Artikel 5 Algemene afwijkingsregels

Het bevoegd gezag kan een omgevingsvergunning verlenen voor het afwijken van de afmetingen van bouwwerken, zijnde een bouwhoogte, een breedte of een lengte, oppervlakte tot ten hoogste 10%.

Hoofdstuk 4 Overgangs- en slotregels

Artikel 6 Overgangsrecht

6.1 Overgangsrecht bouwwerken
  • a. Een bouwwerk dat op het tijdstip van inwerkingtreding van het bestemmingsplan aanwezig of in uitvoering is, dan wel gebouwd kan worden krachtens een omgevingsvergunning voor het bouwen, en afwijkt van het plan, mag, mits deze afwijking naar aard en omvang niet wordt vergroot,
    • 1. gedeeltelijk worden vernieuwd of veranderd;
    • 2. na het teniet gaan ten gevolge van een calamiteit geheel worden vernieuwd of veranderd, mits de aanvraag van de omgevingsvergunning voor het bouwen wordt gedaan binnen twee jaar na de dag waarop het bouwwerk is teniet gegaan.
  • b. Het bevoegd gezag kan eenmalig in afwijking van het bepaalde in sublid a. een omgevingsvergunning verlenen voor het vergroten van de inhoud van een bouwwerk als bedoeld in het sublid a. met maximaal 10%.
  • c. Sublid a. is niet van toepassing op bouwwerken die weliswaar bestaan op het tijdstip van inwerkingtreding van het plan, maar zijn gebouwd zonder vergunning en in strijd met het daarvoor geldende plan, daaronder begrepen de overgangsbepaling van dat plan.

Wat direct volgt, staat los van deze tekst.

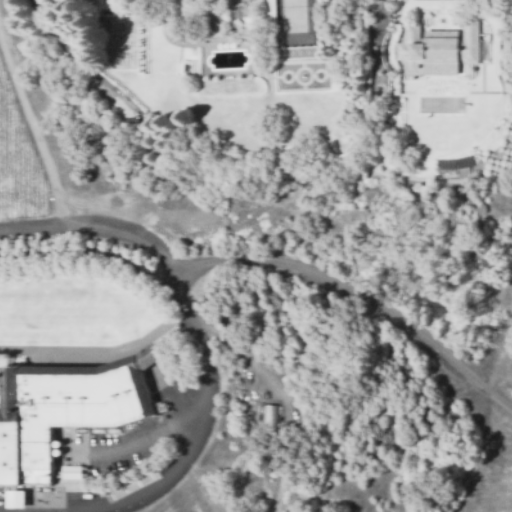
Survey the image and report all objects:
building: (267, 10)
building: (434, 49)
building: (437, 50)
road: (250, 264)
building: (246, 393)
road: (494, 393)
building: (64, 407)
building: (61, 410)
building: (264, 417)
road: (198, 428)
building: (71, 471)
building: (68, 472)
building: (11, 500)
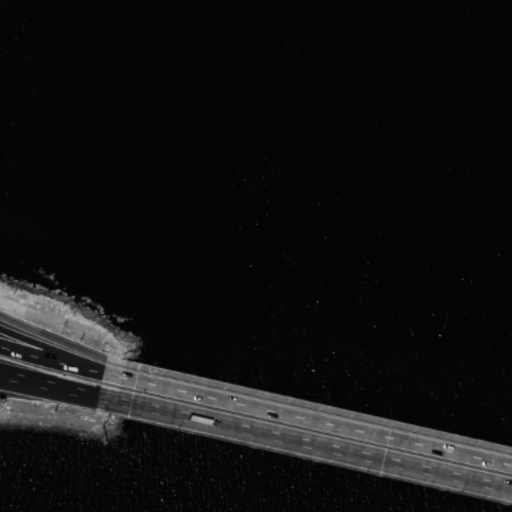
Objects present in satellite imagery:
road: (59, 353)
road: (59, 363)
road: (7, 380)
road: (57, 387)
road: (57, 389)
road: (252, 395)
road: (316, 420)
road: (313, 445)
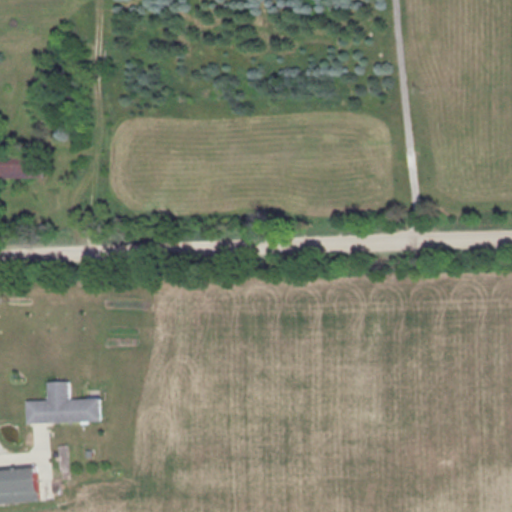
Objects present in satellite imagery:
road: (407, 119)
building: (14, 165)
building: (19, 168)
road: (256, 245)
building: (64, 406)
building: (66, 409)
building: (17, 481)
building: (20, 488)
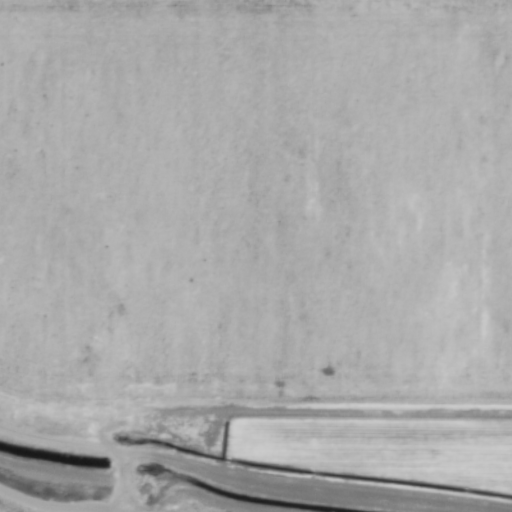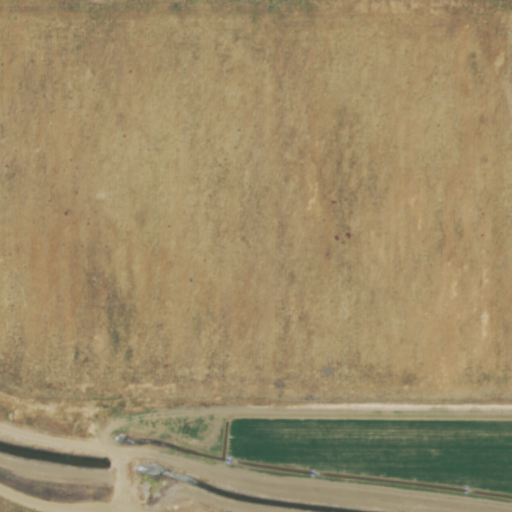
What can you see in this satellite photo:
road: (35, 502)
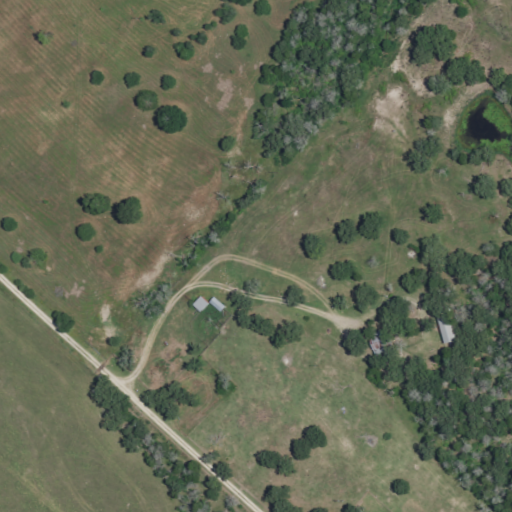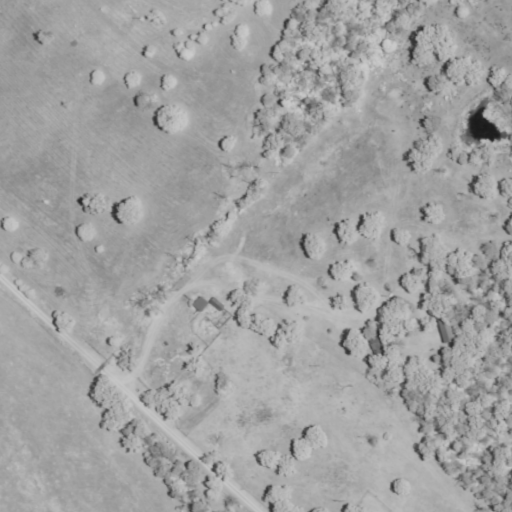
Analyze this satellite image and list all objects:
building: (199, 305)
road: (181, 344)
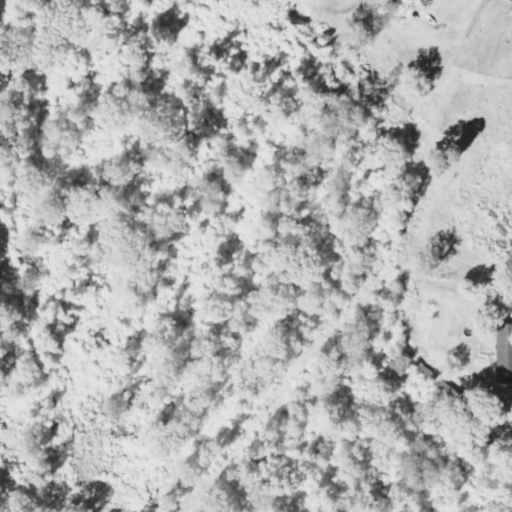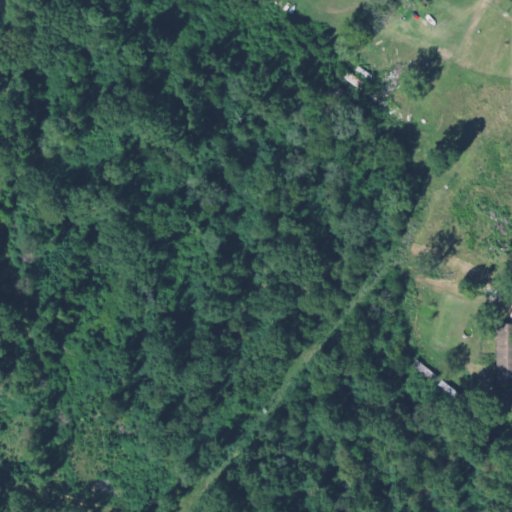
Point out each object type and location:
building: (505, 353)
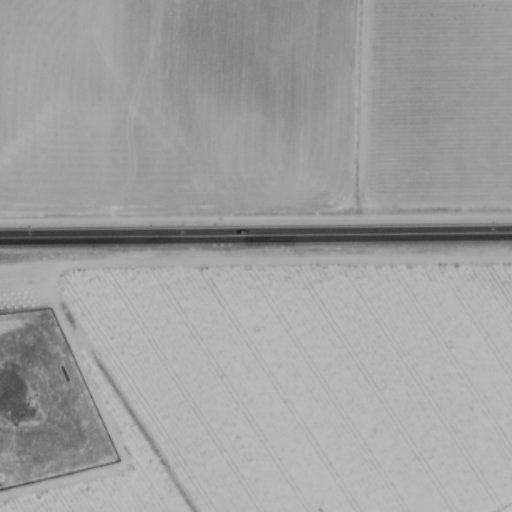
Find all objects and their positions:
road: (256, 232)
crop: (255, 255)
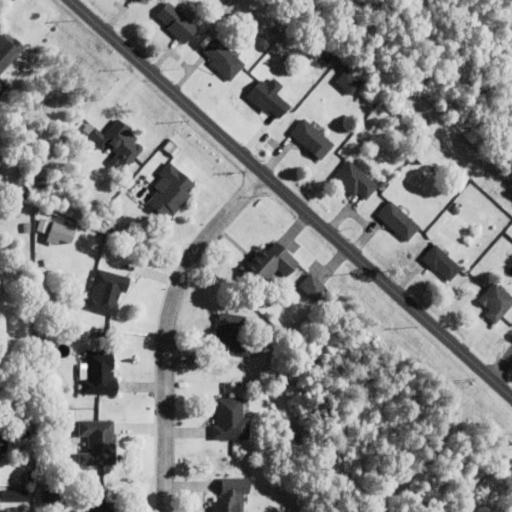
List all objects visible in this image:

6.2 Overgangsrecht gebruik
  • a. Het gebruik van grond en bouwwerken dat bestond op het tijdstip van inwerkingtreding van het bestemmingsplan en hiermee in strijd is, mag worden voortgezet.
  • b. Het is verboden het met het bestemmingsplan strijdige gebruik, bedoeld in sublid a, te veranderen of te laten veranderen in een ander met dat plan strijdig gebruik, tenzij door deze verandering de afwijking naar aard en omvang wordt verkleind.
  • c. Indien het gebruik, bedoeld in sublid a, na het tijdstip van inwerkingtreding van het plan voor een periode langer dan een jaar wordt onderbroken, is het verboden dit gebruik daarna te hervatten of te laten hervatten.
  • d. Sublid a is niet van toepassing op het gebruik dat reeds in strijd was met het voorheen geldende bestemmingsplan, daaronder begrepen de overgangsbepalingen van dat plan.

Artikel 7 Slotregel

Deze regels worden aangehaald als:

regels van het bestemmingsplan Bestemmingsplan Buitengebied Ecologische verbindingszone Nieuwe Graaf.